2. Every branch But who are the branches of this vine? From John 15:5, Ye are the branches, we might infer that they were the apostles alone, and that they became branches by the election of Christ. But from John 15:6, If a man abide not in me, we infer that any and every man is, primitively, a branch of Christ; and then the apostles are but one class of branches in the great whole. But in what respect are all men branches of Christ? And, to prepare our reply to this question, we must, first, repudiate two interpretations, or rather falsifications, of the text. The first falsification is that which makes the vine to be not Christ but the Church, which is not interpretation but substitution of words. And as the vine is not the Church but Christ, so the branches are living members of Christ, drawing their life from him. The second is that which supposes that, in the cases of all apparent apostates, the union between branch and vine is not real but only seeming.
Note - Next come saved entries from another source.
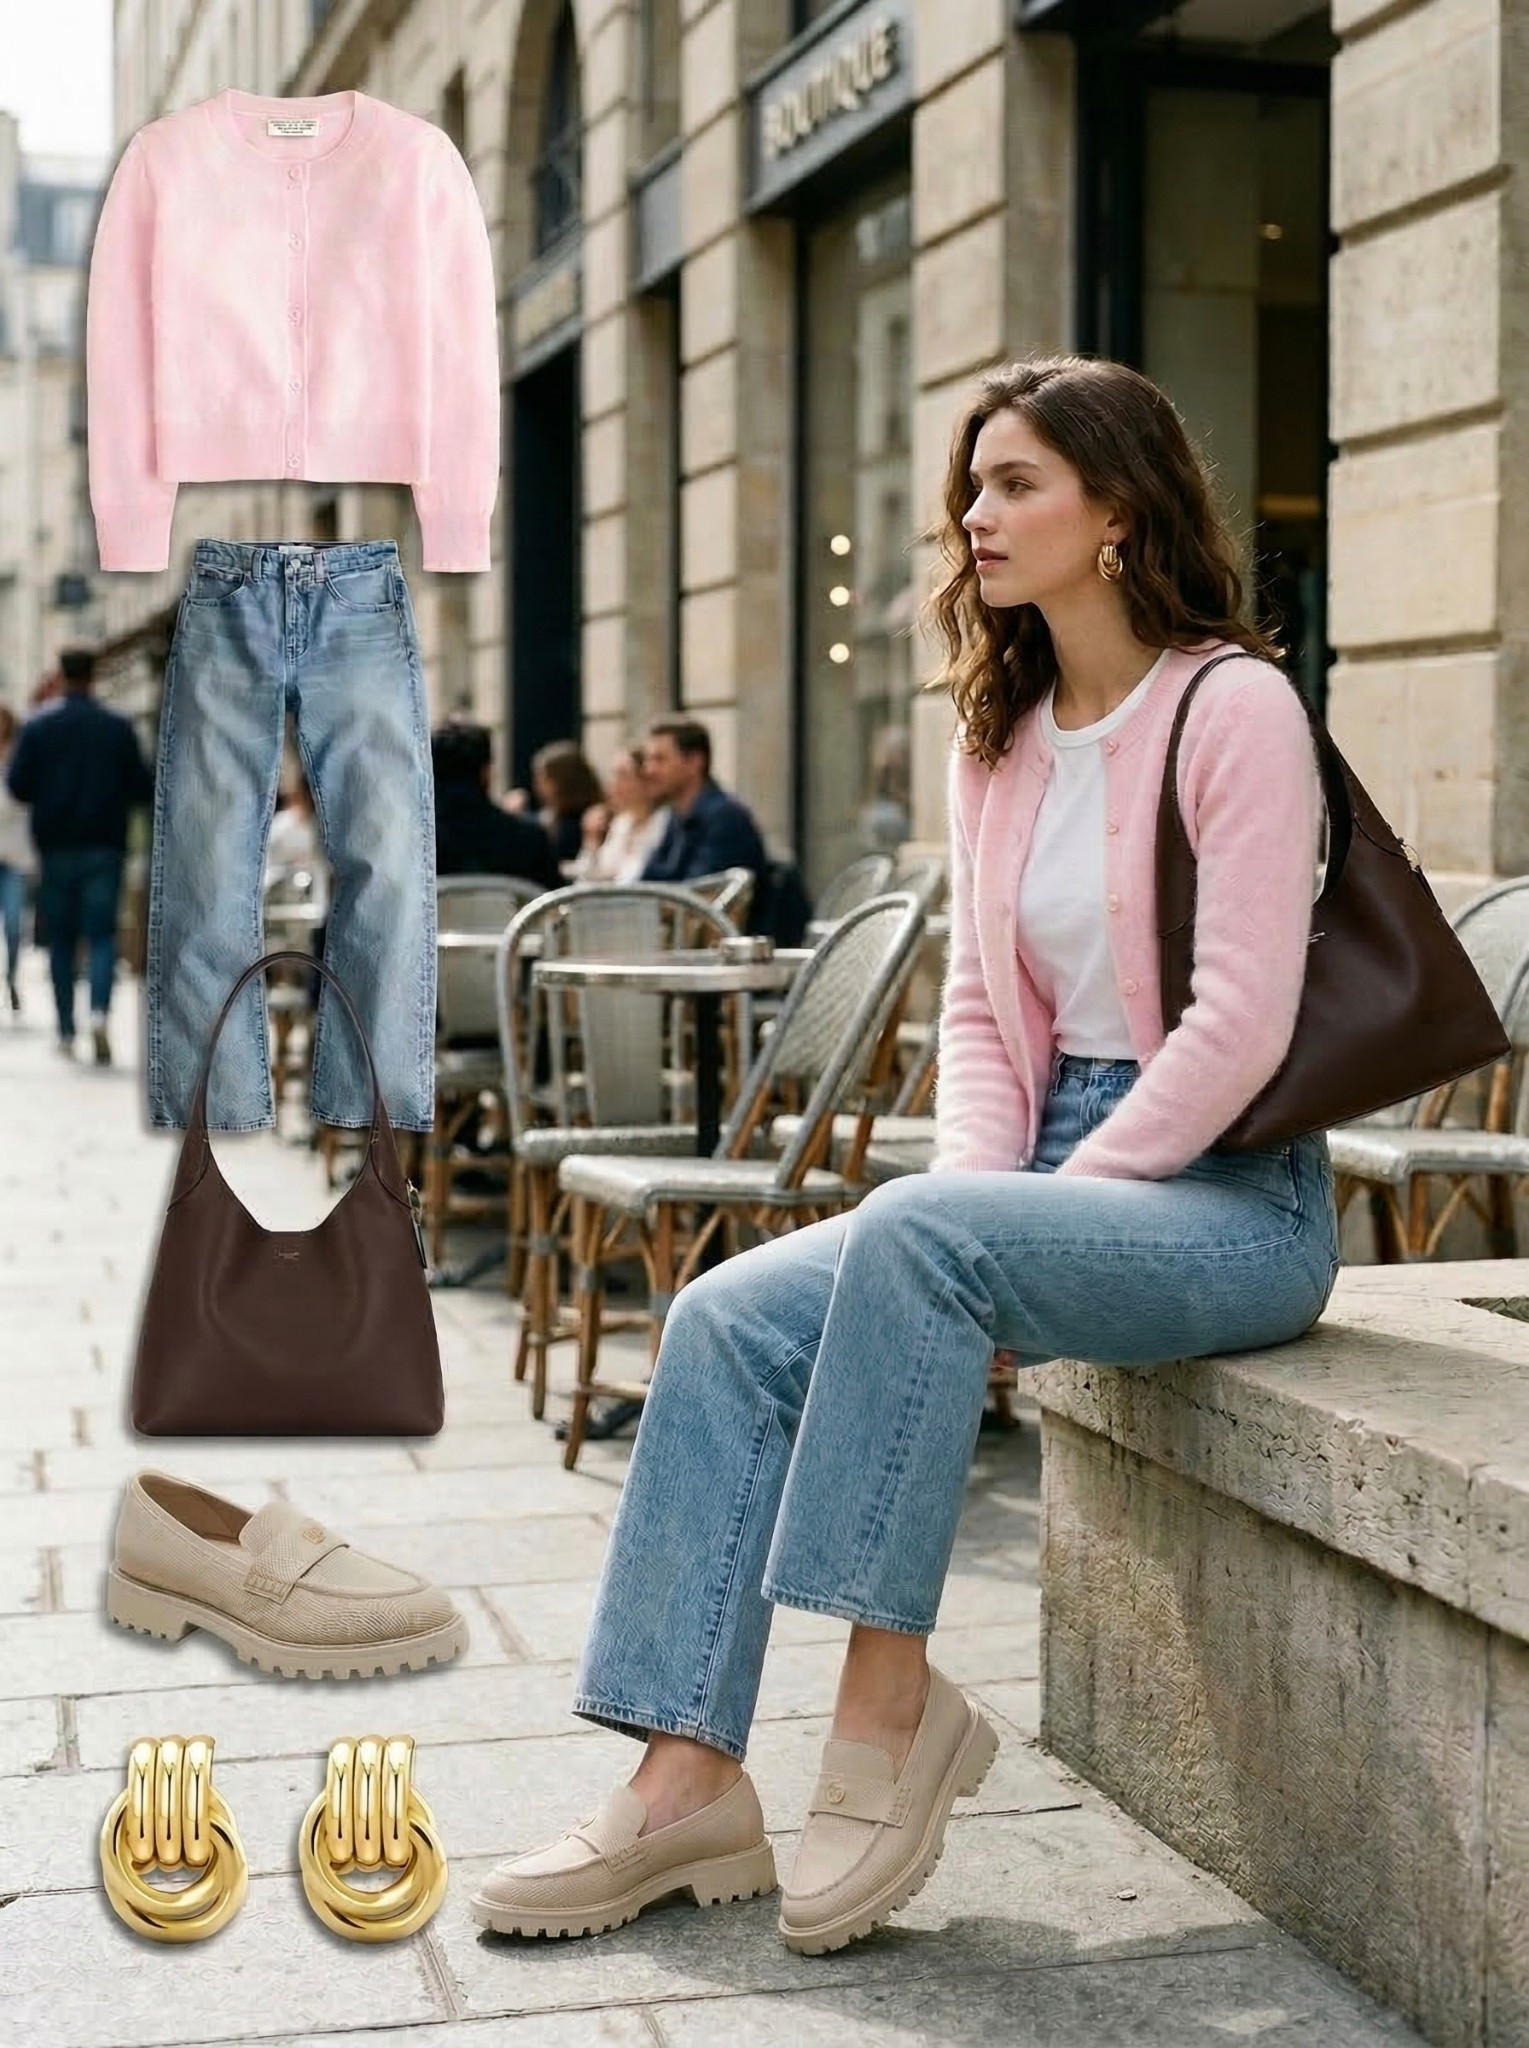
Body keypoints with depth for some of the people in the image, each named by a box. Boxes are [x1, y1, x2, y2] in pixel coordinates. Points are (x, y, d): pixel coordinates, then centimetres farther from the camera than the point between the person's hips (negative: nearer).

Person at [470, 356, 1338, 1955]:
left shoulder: (1232, 709, -10)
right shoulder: (999, 739, 13)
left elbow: (1238, 1027, -17)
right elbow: (981, 1011, 12)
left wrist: (1037, 1209, -17)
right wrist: (986, 1190, -5)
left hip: (1232, 1200, -7)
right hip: (1058, 1178, 7)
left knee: (910, 1239, -34)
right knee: (729, 1320, -12)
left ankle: (887, 1697, -22)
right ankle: (687, 1780, -13)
As it is real branches of Christ that are described, whose connection with him is vital, so it is a real separation of these branches which is described, and that separation is final, for the branches are burned. We may here note that Christ, as the second Adam, is the gracious basis of all physical life to humanity, and the source of all spiritual life to the race and to the individual, even before the individual birth. By nature, we are the branches of the fallen vine, the first Adam; by grace, we are born the spiritual branches of the heavenly vine, the second Adam. Hence we are birth-branches, not merely of the Church, but of Christ the true vine himself. Baptism creates not this union, but only recognizes and seals it. And hence, too, all growth in wickedness is apostacy. Every man who lives an unregenerate life has fallen from grace. Every branch of Christ has received the vital sap, the spiritual life, from him. If he bear not fruit, and incur a cutting off, he is an apostate; and if finally burned, a final apostate.
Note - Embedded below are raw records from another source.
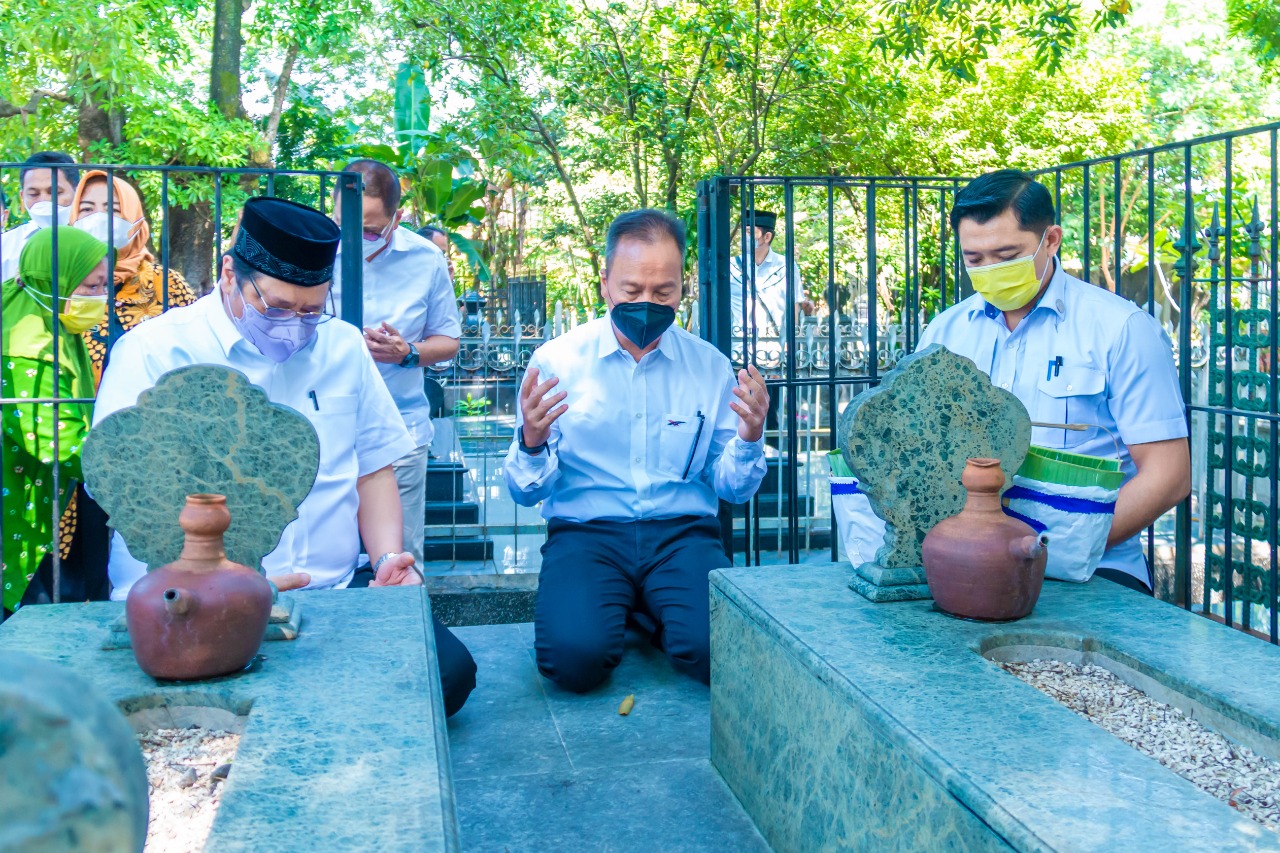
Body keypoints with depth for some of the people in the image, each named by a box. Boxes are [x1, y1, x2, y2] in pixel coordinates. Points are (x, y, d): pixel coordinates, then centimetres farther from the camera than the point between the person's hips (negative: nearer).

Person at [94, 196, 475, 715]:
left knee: (449, 672, -18)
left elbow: (373, 467, 19)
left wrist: (389, 560, 1)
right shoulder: (152, 353, -2)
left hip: (337, 592, 5)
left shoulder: (343, 346, 15)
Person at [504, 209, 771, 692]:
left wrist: (749, 438, -12)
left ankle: (648, 614, 10)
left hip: (682, 533, 2)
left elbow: (732, 488, 9)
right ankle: (619, 613, 8)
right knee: (576, 658, -29)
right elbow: (525, 493, 1)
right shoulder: (555, 361, 0)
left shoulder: (710, 366, 6)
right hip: (585, 531, -1)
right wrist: (532, 444, -21)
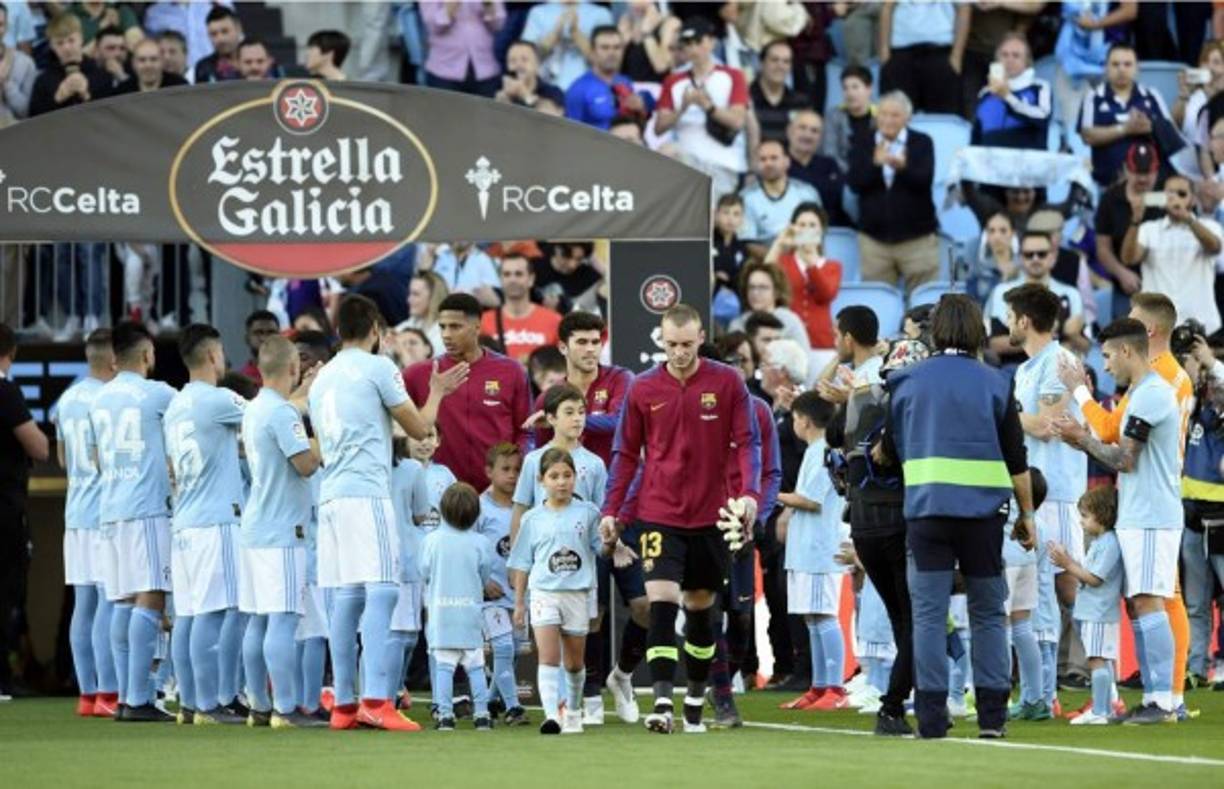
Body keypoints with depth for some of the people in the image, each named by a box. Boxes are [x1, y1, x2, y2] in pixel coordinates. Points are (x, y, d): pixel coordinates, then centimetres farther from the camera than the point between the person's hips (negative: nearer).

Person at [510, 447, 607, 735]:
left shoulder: (587, 512, 3)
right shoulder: (534, 519, 4)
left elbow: (601, 548, 6)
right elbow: (522, 563, 9)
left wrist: (610, 541, -18)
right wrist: (519, 603, 8)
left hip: (578, 594, 1)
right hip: (544, 593, -1)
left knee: (574, 661, 12)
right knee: (548, 655, -15)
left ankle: (573, 709, 34)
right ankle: (551, 714, -24)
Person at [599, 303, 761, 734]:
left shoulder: (727, 383, -3)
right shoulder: (643, 389, 0)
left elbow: (747, 443, -2)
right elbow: (626, 453, 7)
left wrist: (748, 493, -17)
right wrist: (611, 510, 2)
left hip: (710, 516, 1)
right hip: (659, 515, -1)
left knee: (700, 608, 12)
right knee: (662, 601, -15)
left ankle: (695, 701, 25)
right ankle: (662, 703, -20)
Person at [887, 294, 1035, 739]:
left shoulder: (906, 382, 5)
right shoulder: (994, 385, 2)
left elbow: (894, 447, 12)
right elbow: (1016, 459, 3)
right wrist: (1027, 514, 10)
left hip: (925, 507, 0)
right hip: (982, 509, 0)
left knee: (928, 614, 0)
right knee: (988, 613, 9)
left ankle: (931, 716, -5)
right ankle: (992, 715, 6)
That beareth not fruit These branches are living, voluntary, free, responsible agents. They do not, like the vegetable branch, bear or fail to bear by an inward necessity of nature, but by a free responsible will, competent, in the self-same circumstances, either for the bearing or the barrenness.
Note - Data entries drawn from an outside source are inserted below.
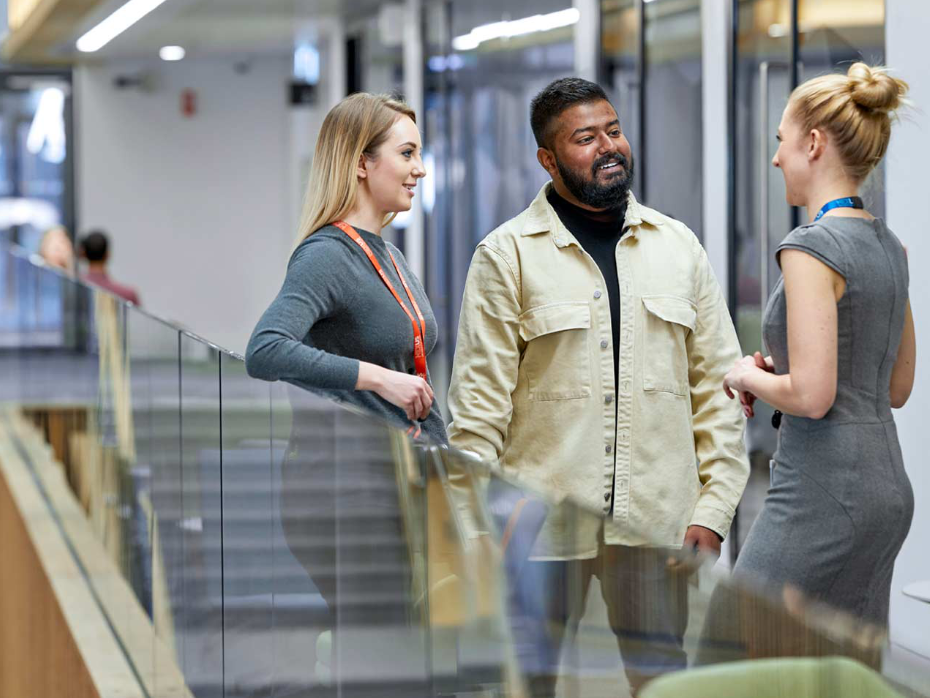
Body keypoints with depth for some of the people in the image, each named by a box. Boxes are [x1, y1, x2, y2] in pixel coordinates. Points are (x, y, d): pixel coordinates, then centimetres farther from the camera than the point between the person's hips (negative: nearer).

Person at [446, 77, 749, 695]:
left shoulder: (680, 248, 10)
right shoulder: (508, 255, 0)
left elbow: (718, 389, 9)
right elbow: (479, 405, -3)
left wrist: (713, 510, 1)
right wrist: (477, 529, -8)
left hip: (657, 521, 3)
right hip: (544, 522, -2)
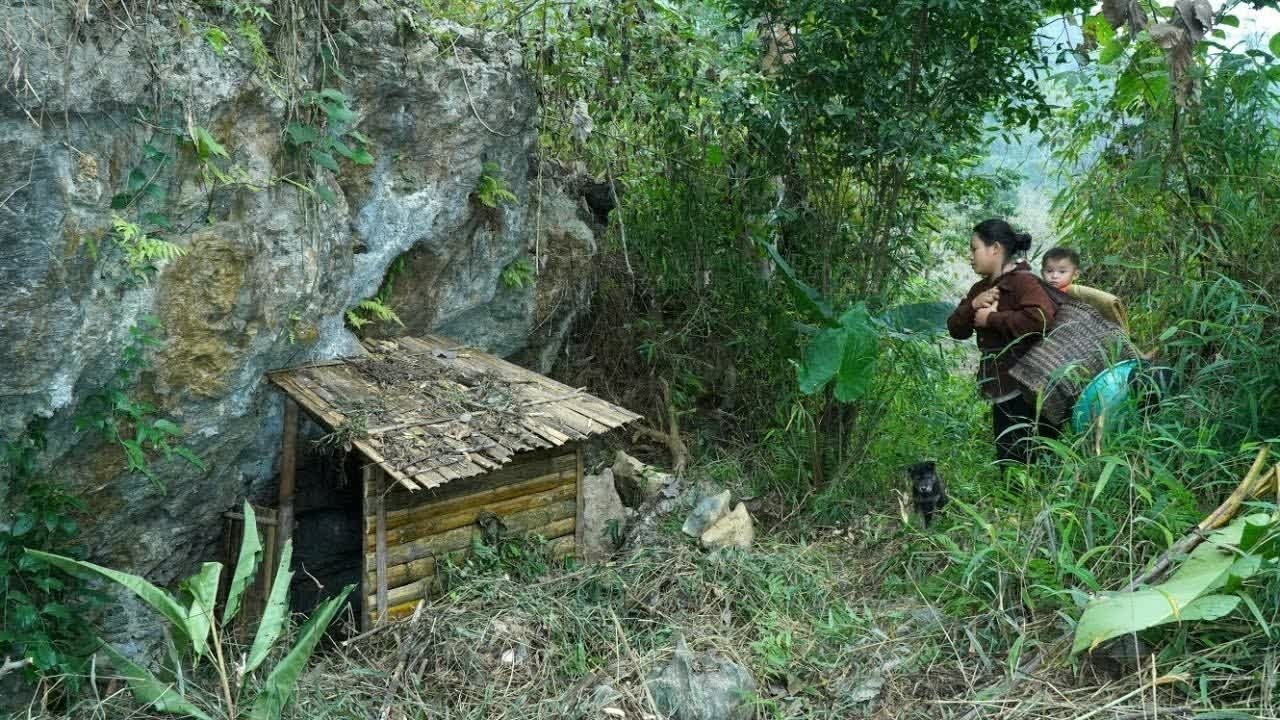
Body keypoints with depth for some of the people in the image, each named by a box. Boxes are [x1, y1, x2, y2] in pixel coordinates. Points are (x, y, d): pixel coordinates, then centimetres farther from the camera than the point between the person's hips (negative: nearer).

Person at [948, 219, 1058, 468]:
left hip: (1026, 390, -9)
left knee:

He taketh away By a just judgment the union between Christ and the branch is severed. That disunion, however, goes not so far, while he has yet a remainder of vital sap within him and is not withered, but that he may be reingrafted. But when so separated, and so withered, that no possibility of life remains, his end is to be burned.

He purgeth it Purifies it; a term not so applicable to the branch as to the literal man figured by the branch. We have here, as in various parts of the apologue, an interchange of literal with figurative language. God, through his Spirit, ever and increasingly sanctifies the faithful followers of his Son.

More fruit And what is this fruit? And here, while we insist upon including under this term fruit all those heavenly tempers which are the inward fruits of the Spirit, we would avoid the approach to a spurious evangelicism, apparent in Olshausen’s comment upon the passage, which too much excludes holy, practical, external action. By their fruits, says our Saviour, that is, by their external conduct before the world, shall ye know them. There is a danger in making religious fruit too internal and subjective. There is some Antinomian error liable to arise when we say, too securely, right tempers will necessarily produce right action. Action, action, action, is quite as necessary in religion as in oratory, and is to be insisted upon distinctly and of itself. Integrity in the practical dealings of life; conduct squared by the principles of a true ethics; zeal, liberality, and energy in the benevolent organizations and operations of the Church and age, are fruits which every branch of Christ should bring forth abundantly and increasingly. For it is this increase, this more fruit, which it is the purpose of the purifying Spirit to produce.